◆ **Your goal**: Change every "collection date" in the lines below to "date collected" and write the lines out again with no other alterations.

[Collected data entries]

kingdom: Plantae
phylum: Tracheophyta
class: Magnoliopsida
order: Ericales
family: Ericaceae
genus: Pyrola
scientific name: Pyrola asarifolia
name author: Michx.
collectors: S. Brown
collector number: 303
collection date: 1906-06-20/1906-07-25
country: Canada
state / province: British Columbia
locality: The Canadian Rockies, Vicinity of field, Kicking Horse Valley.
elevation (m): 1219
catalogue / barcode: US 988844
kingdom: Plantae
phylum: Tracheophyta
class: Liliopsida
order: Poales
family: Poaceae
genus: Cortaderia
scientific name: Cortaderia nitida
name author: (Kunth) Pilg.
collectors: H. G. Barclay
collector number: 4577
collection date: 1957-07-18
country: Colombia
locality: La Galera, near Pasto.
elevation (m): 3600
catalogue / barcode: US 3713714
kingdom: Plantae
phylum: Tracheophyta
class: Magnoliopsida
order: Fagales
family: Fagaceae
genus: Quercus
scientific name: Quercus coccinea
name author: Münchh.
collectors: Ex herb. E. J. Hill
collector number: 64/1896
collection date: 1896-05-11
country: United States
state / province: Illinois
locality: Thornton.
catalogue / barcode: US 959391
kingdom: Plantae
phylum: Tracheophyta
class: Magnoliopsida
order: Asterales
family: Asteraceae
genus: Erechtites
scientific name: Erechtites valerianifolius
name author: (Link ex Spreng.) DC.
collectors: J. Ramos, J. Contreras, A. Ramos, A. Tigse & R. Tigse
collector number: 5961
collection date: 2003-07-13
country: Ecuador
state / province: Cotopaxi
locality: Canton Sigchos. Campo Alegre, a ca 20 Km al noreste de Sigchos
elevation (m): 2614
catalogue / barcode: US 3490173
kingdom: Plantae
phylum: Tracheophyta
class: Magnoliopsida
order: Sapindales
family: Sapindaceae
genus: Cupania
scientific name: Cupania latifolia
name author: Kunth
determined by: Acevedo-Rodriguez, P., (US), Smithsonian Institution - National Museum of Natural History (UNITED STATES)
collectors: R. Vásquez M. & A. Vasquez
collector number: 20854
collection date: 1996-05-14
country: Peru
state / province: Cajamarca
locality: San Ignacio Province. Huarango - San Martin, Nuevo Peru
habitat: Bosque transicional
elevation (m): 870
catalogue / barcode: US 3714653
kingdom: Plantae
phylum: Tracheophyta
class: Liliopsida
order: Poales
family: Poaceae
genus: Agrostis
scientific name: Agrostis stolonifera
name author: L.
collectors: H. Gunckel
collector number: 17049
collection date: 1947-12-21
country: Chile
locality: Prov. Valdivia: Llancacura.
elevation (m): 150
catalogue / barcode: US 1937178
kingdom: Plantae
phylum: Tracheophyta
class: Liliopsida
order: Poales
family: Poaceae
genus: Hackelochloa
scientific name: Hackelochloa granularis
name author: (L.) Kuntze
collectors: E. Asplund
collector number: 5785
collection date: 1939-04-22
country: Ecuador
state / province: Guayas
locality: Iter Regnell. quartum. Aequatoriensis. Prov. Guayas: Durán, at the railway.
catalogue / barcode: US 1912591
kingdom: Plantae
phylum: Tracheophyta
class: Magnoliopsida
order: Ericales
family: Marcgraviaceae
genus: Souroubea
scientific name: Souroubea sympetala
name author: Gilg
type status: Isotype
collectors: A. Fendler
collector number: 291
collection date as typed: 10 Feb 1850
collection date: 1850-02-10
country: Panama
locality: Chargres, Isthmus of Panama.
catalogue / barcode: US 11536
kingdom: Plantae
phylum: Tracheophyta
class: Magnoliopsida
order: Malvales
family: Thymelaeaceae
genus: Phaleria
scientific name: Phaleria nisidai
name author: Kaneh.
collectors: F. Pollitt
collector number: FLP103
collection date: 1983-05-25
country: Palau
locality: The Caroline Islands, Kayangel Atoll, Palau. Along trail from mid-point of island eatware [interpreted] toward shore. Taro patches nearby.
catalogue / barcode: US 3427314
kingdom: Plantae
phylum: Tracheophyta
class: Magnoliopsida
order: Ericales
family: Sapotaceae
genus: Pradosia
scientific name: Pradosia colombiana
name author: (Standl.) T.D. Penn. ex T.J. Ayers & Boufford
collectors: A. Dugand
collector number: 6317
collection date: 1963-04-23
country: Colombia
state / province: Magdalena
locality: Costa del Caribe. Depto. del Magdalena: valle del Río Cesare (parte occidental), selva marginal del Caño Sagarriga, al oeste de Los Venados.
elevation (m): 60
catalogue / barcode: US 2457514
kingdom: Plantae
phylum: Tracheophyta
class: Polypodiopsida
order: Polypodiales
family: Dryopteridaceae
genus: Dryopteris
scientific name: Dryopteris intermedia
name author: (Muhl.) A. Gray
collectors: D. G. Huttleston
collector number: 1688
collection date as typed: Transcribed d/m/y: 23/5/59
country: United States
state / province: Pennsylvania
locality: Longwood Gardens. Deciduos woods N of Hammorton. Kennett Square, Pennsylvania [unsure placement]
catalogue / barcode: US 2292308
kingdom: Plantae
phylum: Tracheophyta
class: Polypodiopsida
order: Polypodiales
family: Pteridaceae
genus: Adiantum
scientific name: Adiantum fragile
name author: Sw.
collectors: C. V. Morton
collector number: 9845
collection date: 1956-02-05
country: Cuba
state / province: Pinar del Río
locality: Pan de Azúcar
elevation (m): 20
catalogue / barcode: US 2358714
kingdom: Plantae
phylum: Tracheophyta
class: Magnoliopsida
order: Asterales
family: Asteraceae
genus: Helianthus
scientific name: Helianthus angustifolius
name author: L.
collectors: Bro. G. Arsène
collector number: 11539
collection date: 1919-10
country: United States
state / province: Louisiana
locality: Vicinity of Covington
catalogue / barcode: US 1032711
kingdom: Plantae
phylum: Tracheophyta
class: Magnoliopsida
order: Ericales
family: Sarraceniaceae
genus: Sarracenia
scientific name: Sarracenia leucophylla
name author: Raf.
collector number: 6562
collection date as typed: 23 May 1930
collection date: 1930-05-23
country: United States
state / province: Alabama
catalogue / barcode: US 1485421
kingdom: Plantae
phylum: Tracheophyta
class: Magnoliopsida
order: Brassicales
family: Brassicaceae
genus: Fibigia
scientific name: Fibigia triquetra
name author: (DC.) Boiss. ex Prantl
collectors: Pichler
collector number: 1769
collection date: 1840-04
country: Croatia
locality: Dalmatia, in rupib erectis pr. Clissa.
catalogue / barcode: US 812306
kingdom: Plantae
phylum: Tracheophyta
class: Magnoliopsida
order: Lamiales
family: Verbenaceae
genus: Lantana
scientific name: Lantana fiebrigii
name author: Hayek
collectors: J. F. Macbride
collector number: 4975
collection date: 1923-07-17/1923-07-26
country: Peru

◆ **Solved exercise**:
kingdom: Plantae
phylum: Tracheophyta
class: Magnoliopsida
order: Ericales
family: Ericaceae
genus: Pyrola
scientific name: Pyrola asarifolia
name author: Michx.
collectors: S. Brown
collector number: 303
date collected: 1906-06-20/1906-07-25
country: Canada
state / province: British Columbia
locality: The Canadian Rockies, Vicinity of field, Kicking Horse Valley.
elevation (m): 1219
catalogue / barcode: US 988844
kingdom: Plantae
phylum: Tracheophyta
class: Liliopsida
order: Poales
family: Poaceae
genus: Cortaderia
scientific name: Cortaderia nitida
name author: (Kunth) Pilg.
collectors: H. G. Barclay
collector number: 4577
date collected: 1957-07-18
country: Colombia
locality: La Galera, near Pasto.
elevation (m): 3600
catalogue / barcode: US 3713714
kingdom: Plantae
phylum: Tracheophyta
class: Magnoliopsida
order: Fagales
family: Fagaceae
genus: Quercus
scientific name: Quercus coccinea
name author: Münchh.
collectors: Ex herb. E. J. Hill
collector number: 64/1896
date collected: 1896-05-11
country: United States
state / province: Illinois
locality: Thornton.
catalogue / barcode: US 959391
kingdom: Plantae
phylum: Tracheophyta
class: Magnoliopsida
order: Asterales
family: Asteraceae
genus: Erechtites
scientific name: Erechtites valerianifolius
name author: (Link ex Spreng.) DC.
collectors: J. Ramos, J. Contreras, A. Ramos, A. Tigse & R. Tigse
collector number: 5961
date collected: 2003-07-13
country: Ecuador
state / province: Cotopaxi
locality: Canton Sigchos. Campo Alegre, a ca 20 Km al noreste de Sigchos
elevation (m): 2614
catalogue / barcode: US 3490173
kingdom: Plantae
phylum: Tracheophyta
class: Magnoliopsida
order: Sapindales
family: Sapindaceae
genus: Cupania
scientific name: Cupania latifolia
name author: Kunth
determined by: Acevedo-Rodriguez, P., (US), Smithsonian Institution - National Museum of Natural History (UNITED STATES)
collectors: R. Vásquez M. & A. Vasquez
collector number: 20854
date collected: 1996-05-14
country: Peru
state / province: Cajamarca
locality: San Ignacio Province. Huarango - San Martin, Nuevo Peru
habitat: Bosque transicional
elevation (m): 870
catalogue / barcode: US 3714653
kingdom: Plantae
phylum: Tracheophyta
class: Liliopsida
order: Poales
family: Poaceae
genus: Agrostis
scientific name: Agrostis stolonifera
name author: L.
collectors: H. Gunckel
collector number: 17049
date collected: 1947-12-21
country: Chile
locality: Prov. Valdivia: Llancacura.
elevation (m): 150
catalogue / barcode: US 1937178
kingdom: Plantae
phylum: Tracheophyta
class: Liliopsida
order: Poales
family: Poaceae
genus: Hackelochloa
scientific name: Hackelochloa granularis
name author: (L.) Kuntze
collectors: E. Asplund
collector number: 5785
date collected: 1939-04-22
country: Ecuador
state / province: Guayas
locality: Iter Regnell. quartum. Aequatoriensis. Prov. Guayas: Durán, at the railway.
catalogue / barcode: US 1912591
kingdom: Plantae
phylum: Tracheophyta
class: Magnoliopsida
order: Ericales
family: Marcgraviaceae
genus: Souroubea
scientific name: Souroubea sympetala
name author: Gilg
type status: Isotype
collectors: A. Fendler
collector number: 291
date collected as typed: 10 Feb 1850
date collected: 1850-02-10
country: Panama
locality: Chargres, Isthmus of Panama.
catalogue / barcode: US 11536
kingdom: Plantae
phylum: Tracheophyta
class: Magnoliopsida
order: Malvales
family: Thymelaeaceae
genus: Phaleria
scientific name: Phaleria nisidai
name author: Kaneh.
collectors: F. Pollitt
collector number: FLP103
date collected: 1983-05-25
country: Palau
locality: The Caroline Islands, Kayangel Atoll, Palau. Along trail from mid-point of island eatware [interpreted] toward shore. Taro patches nearby.
catalogue / barcode: US 3427314
kingdom: Plantae
phylum: Tracheophyta
class: Magnoliopsida
order: Ericales
family: Sapotaceae
genus: Pradosia
scientific name: Pradosia colombiana
name author: (Standl.) T.D. Penn. ex T.J. Ayers & Boufford
collectors: A. Dugand
collector number: 6317
date collected: 1963-04-23
country: Colombia
state / province: Magdalena
locality: Costa del Caribe. Depto. del Magdalena: valle del Río Cesare (parte occidental), selva marginal del Caño Sagarriga, al oeste de Los Venados.
elevation (m): 60
catalogue / barcode: US 2457514
kingdom: Plantae
phylum: Tracheophyta
class: Polypodiopsida
order: Polypodiales
family: Dryopteridaceae
genus: Dryopteris
scientific name: Dryopteris intermedia
name author: (Muhl.) A. Gray
collectors: D. G. Huttleston
collector number: 1688
date collected as typed: Transcribed d/m/y: 23/5/59
country: United States
state / province: Pennsylvania
locality: Longwood Gardens. Deciduos woods N of Hammorton. Kennett Square, Pennsylvania [unsure placement]
catalogue / barcode: US 2292308
kingdom: Plantae
phylum: Tracheophyta
class: Polypodiopsida
order: Polypodiales
family: Pteridaceae
genus: Adiantum
scientific name: Adiantum fragile
name author: Sw.
collectors: C. V. Morton
collector number: 9845
date collected: 1956-02-05
country: Cuba
state / province: Pinar del Río
locality: Pan de Azúcar
elevation (m): 20
catalogue / barcode: US 2358714
kingdom: Plantae
phylum: Tracheophyta
class: Magnoliopsida
order: Asterales
family: Asteraceae
genus: Helianthus
scientific name: Helianthus angustifolius
name author: L.
collectors: Bro. G. Arsène
collector number: 11539
date collected: 1919-10
country: United States
state / province: Louisiana
locality: Vicinity of Covington
catalogue / barcode: US 1032711
kingdom: Plantae
phylum: Tracheophyta
class: Magnoliopsida
order: Ericales
family: Sarraceniaceae
genus: Sarracenia
scientific name: Sarracenia leucophylla
name author: Raf.
collector number: 6562
date collected as typed: 23 May 1930
date collected: 1930-05-23
country: United States
state / province: Alabama
catalogue / barcode: US 1485421
kingdom: Plantae
phylum: Tracheophyta
class: Magnoliopsida
order: Brassicales
family: Brassicaceae
genus: Fibigia
scientific name: Fibigia triquetra
name author: (DC.) Boiss. ex Prantl
collectors: Pichler
collector number: 1769
date collected: 1840-04
country: Croatia
locality: Dalmatia, in rupib erectis pr. Clissa.
catalogue / barcode: US 812306
kingdom: Plantae
phylum: Tracheophyta
class: Magnoliopsida
order: Lamiales
family: Verbenaceae
genus: Lantana
scientific name: Lantana fiebrigii
name author: Hayek
collectors: J. F. Macbride
collector number: 4975
date collected: 1923-07-17/1923-07-26
country: Peru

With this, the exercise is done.